(Text data extracted from pages)
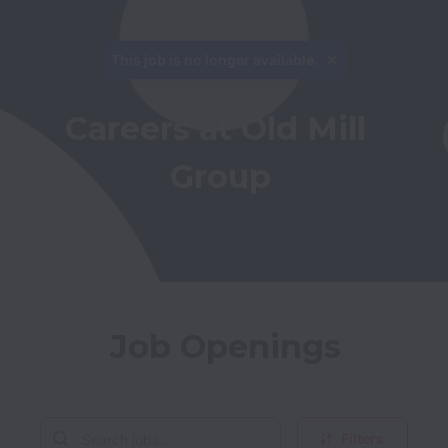
This job is no longer available.
Careers at Old Mill 
Group
Job Openings
Filters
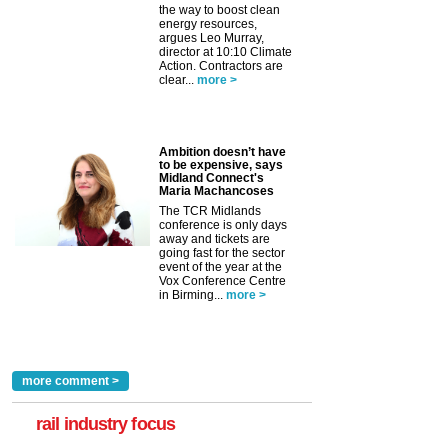
the way to boost clean
energy resources,
argues Leo Murray,
director at 10:10 Climate
Action. Contractors are
clear...
more >
Ambition doesn’t have
to be expensive, says
Midland Connect's
Maria Machancoses
The TCR Midlands
conference is only days
away and tickets are
going fast for the sector
event of the year at the
Vox Conference Centre
in Birming...
more >
more comment >
rail industry focus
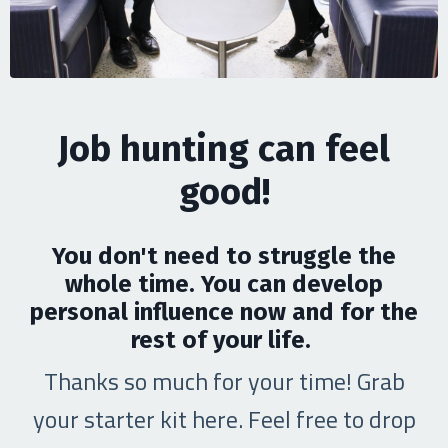
Job hunting can feel
good!
You don't need to struggle the
whole time. You can develop
personal influence now and for the
rest of your life.
Thanks so much for your time! Grab
your starter kit here. Feel free to drop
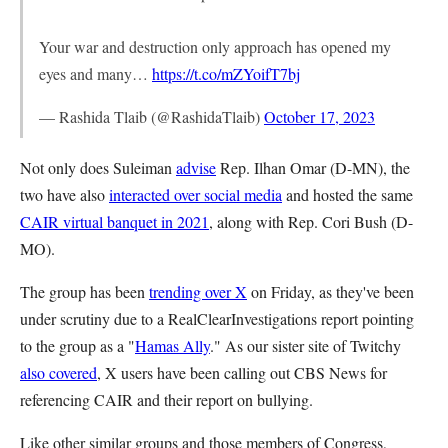
Your war and destruction only approach has opened my
eyes and many…
https://t.co/mZYoifT7bj
— Rashida Tlaib (@RashidaTlaib)
October 17, 2023
Not only does Suleiman
advise
Rep. Ilhan Omar (D-MN), the
two have also
interacted over social media
and hosted the same
CAIR virtual banquet in 2021
, along with Rep. Cori Bush (D-
MO).
The group has been
trending over X
on Friday, as they've been
under scrutiny due to a RealClearInvestigations report pointing
to the group as a "
Hamas Ally
." As our sister site of Twitchy
also covered
, X users have been calling out CBS News for
referencing CAIR and their report on bullying.
Like other similar groups and those members of Congress,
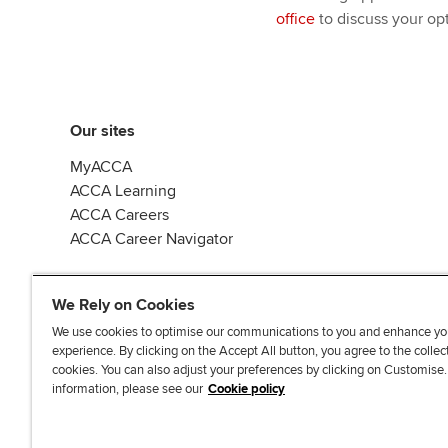
office
to discuss your opt
Our sites
MyACCA
ACCA Learning
ACCA Careers
ACCA Career Navigator
We Rely on Cookies
We use cookies to optimise our communications to you and enhance yo
experience. By clicking on the Accept All button, you agree to the collec
J
F
F
T
F
cookies. You can also adjust your preferences by clicking on Customise
o
o
o
i
i
information, please see our
Cookie policy
i
l
l
k
n
n
l
l
T
d
Accessibi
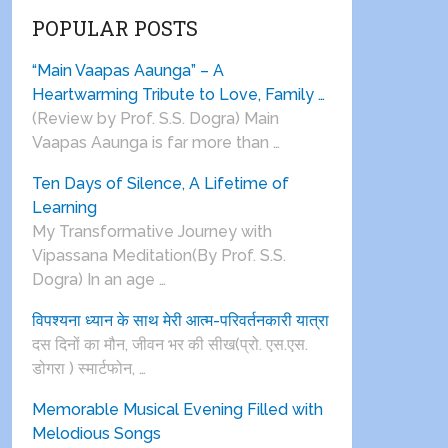
POPULAR POSTS
“Main Vaapas Aaunga” – A
Heartwarming Tribute to Love, Family …
(Review by Prof. S.S. Dogra) Main
Vaapas Aaunga is far more than …
Ten Days of Silence, A Lifetime of
Learning
My Transformative Journey with
Vipassana Meditation(By Prof. S.S.
Dogra) In an age …
विपश्यना ध्यान के साथ मेरी आत्म-परिवर्तनकारी यात्रा
दस दिनों का मौन, जीवन भर की सीख(प्रो. एस.एस.
डोगरा ) स्मार्टफोन, …
Memorable Musical Evening Filled with
Melodious Songs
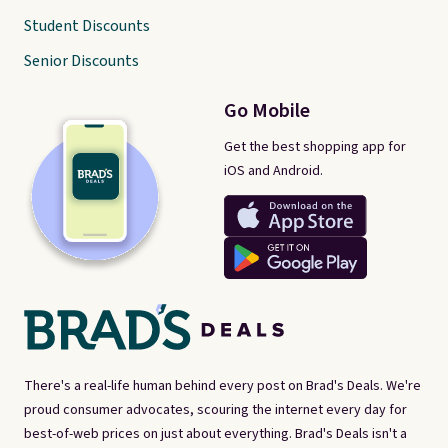
Student Discounts
Senior Discounts
Go Mobile
Get the best shopping app for
iOS and Android.
There's a real-life human behind every post on Brad's Deals. We're
proud consumer advocates, scouring the internet every day for
best-of-web prices on just about everything. Brad's Deals isn't a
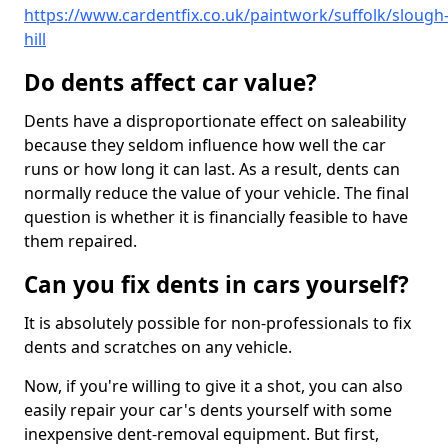
https://www.cardentfix.co.uk/paintwork/suffolk/slough
hill
Do dents affect car value?
Dents have a disproportionate effect on saleability
because they seldom influence how well the car
runs or how long it can last. As a result, dents can
normally reduce the value of your vehicle. The final
question is whether it is financially feasible to have
them repaired.
Can you fix dents in cars yourself?
It is absolutely possible for non-professionals to fix
dents and scratches on any vehicle.
Now, if you're willing to give it a shot, you can also
easily repair your car's dents yourself with some
inexpensive dent-removal equipment. But first,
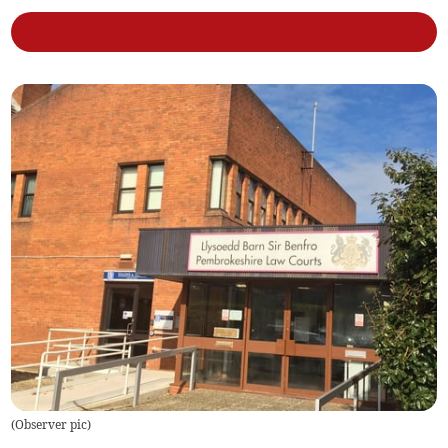
(
Observer pic
)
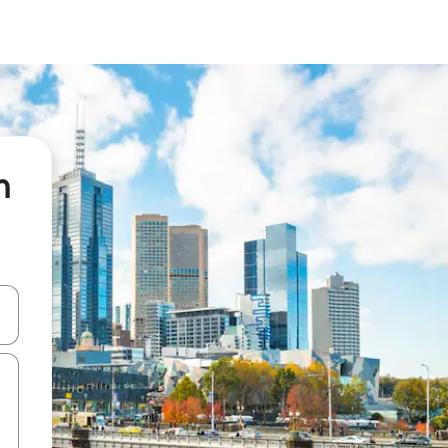
n
 down arrow keys or explore by touch or swipe gestures.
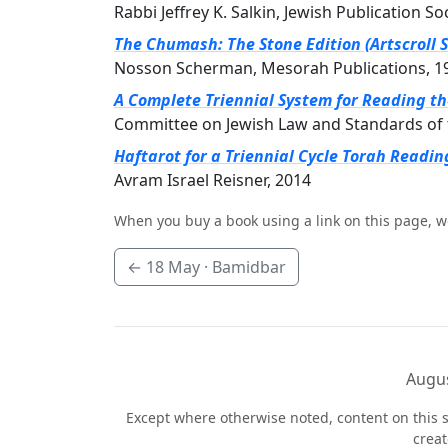
Rabbi Jeffrey K. Salkin, Jewish Publication So
The Chumash: The Stone Edition (Artscroll S
Nosson Scherman, Mesorah Publications, 1
A Complete Triennial System for Reading t
Committee on Jewish Law and Standards of 
Haftarot for a Triennial Cycle Torah Readin
Avram Israel Reisner, 2014
When you buy a book using a link on this page, w
←
18 May
· Bamidbar
Augus
Except where otherwise noted, content on this s
crea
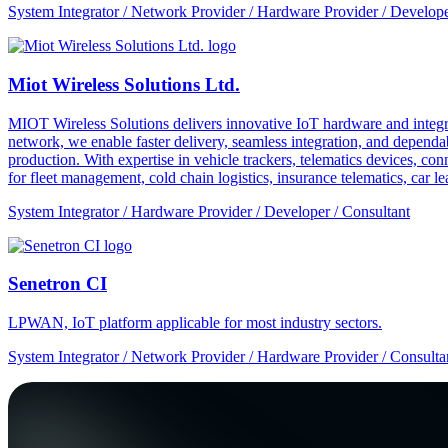
System Integrator / Network Provider / Hardware Provider / Develope
Miot Wireless Solutions Ltd.
MIOT Wireless Solutions delivers innovative IoT hardware and integra
network, we enable faster delivery, seamless integration, and depe
production. With expertise in vehicle trackers, telematics devices,
for fleet management, cold chain logistics, insurance telematics, car l
System Integrator / Hardware Provider / Developer / Consultant
Senetron CI
LPWAN, IoT platform applicable for most industry sectors.
System Integrator / Network Provider / Hardware Provider / Consulta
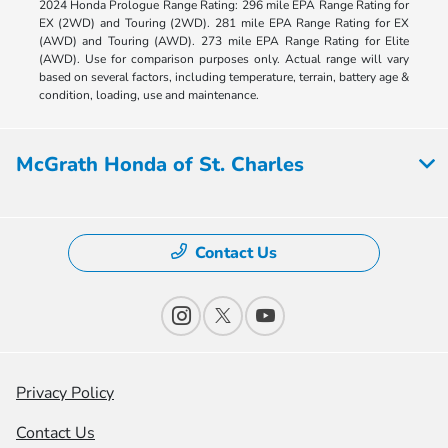
2024 Honda Prologue Range Rating: 296 mile EPA Range Rating for
EX (2WD) and Touring (2WD). 281 mile EPA Range Rating for EX
(AWD) and Touring (AWD). 273 mile EPA Range Rating for Elite
(AWD). Use for comparison purposes only. Actual range will vary
based on several factors, including temperature, terrain, battery age &
condition, loading, use and maintenance.
McGrath Honda of St. Charles
Contact Us
Privacy Policy
Contact Us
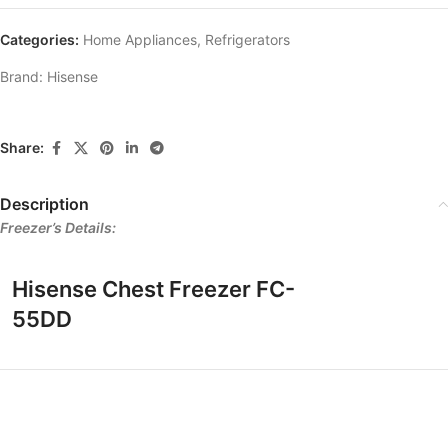
Categories:
Home Appliances
,
Refrigerators
Brand:
Hisense
Share:
Description
Freezer’s Details:
Hisense Chest Freezer FC-
55DD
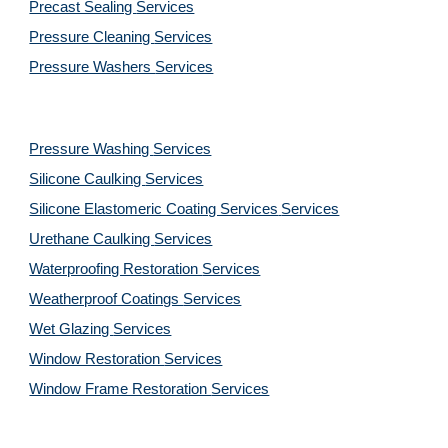
Precast Sealing 
Services
Pressure Cleaning 
Services
Pressure Washers 
Services
Pressure Washing 
Services
Silicone Caulking 
Services
Silicone Elastomeric Coating Services
Services
Urethane Caulking 
Services
Waterproofing Restoration 
Services
Weatherproof Coatings 
Services
Wet Glazing 
Services
Window Restoration 
Services
Window Frame Restoration 
Services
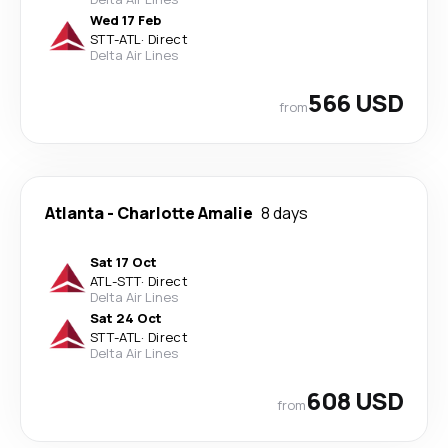
Wed 17 Feb
STT
-
ATL
·
Direct
Delta Air Lines
566 USD
from
Atlanta
-
Charlotte Amalie
8 days
Sat 17 Oct
ATL
-
STT
·
Direct
Delta Air Lines
Sat 24 Oct
STT
-
ATL
·
Direct
Delta Air Lines
608 USD
from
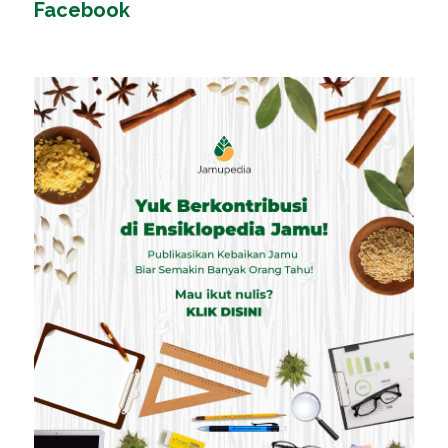
Facebook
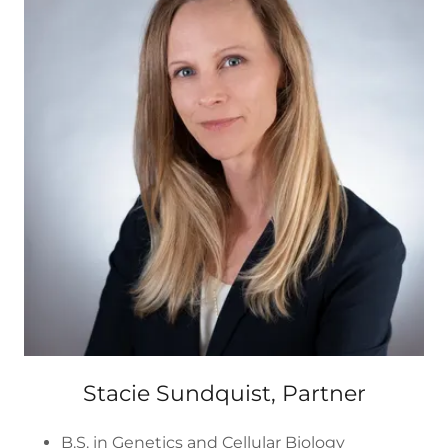
Stacie Sundquist, Partner
B.S. in Genetics and Cellular Biology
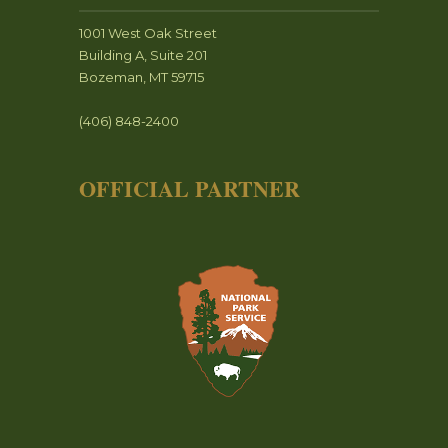
1001 West Oak Street
Building A, Suite 201
Bozeman, MT 59715
(406) 848-2400
OFFICIAL PARTNER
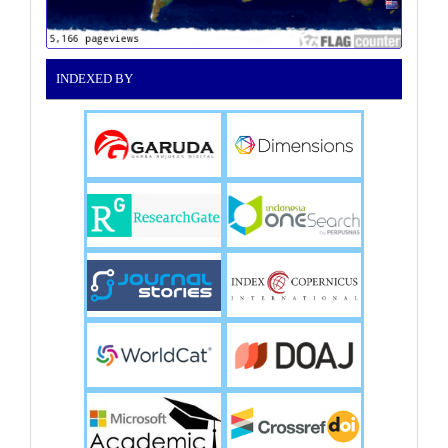
INDEXED BY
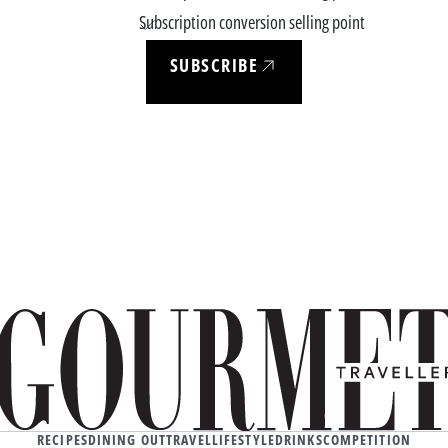
Subscription conversion selling point
SUBSCRIBE
RECIPES
DINING OUT
TRAVEL
LIFESTYLE
DRINKS
COMPETITION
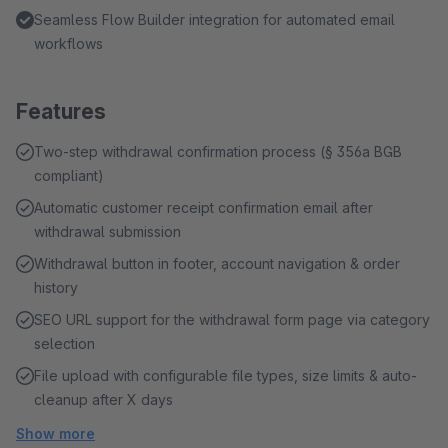
Seamless Flow Builder integration for automated email
workflows
Features
Two-step withdrawal confirmation process (§ 356a BGB
compliant)
Automatic customer receipt confirmation email after
withdrawal submission
Withdrawal button in footer, account navigation & order
history
SEO URL support for the withdrawal form page via category
selection
File upload with configurable file types, size limits & auto-
cleanup after X days
Show more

# WORK ORDER
Render everything from the line containing "Subscription conversion selling point" down to the line containing "COMPETITION", both included, as a numbered list with any blank lines omitted.

# EXERCISE OUTPUT
1. Subscription conversion selling point
2. SUBSCRIBE
3. RECIPES
4. DINING OUT
5. TRAVEL
6. LIFESTYLE
7. DRINKS
8. COMPETITION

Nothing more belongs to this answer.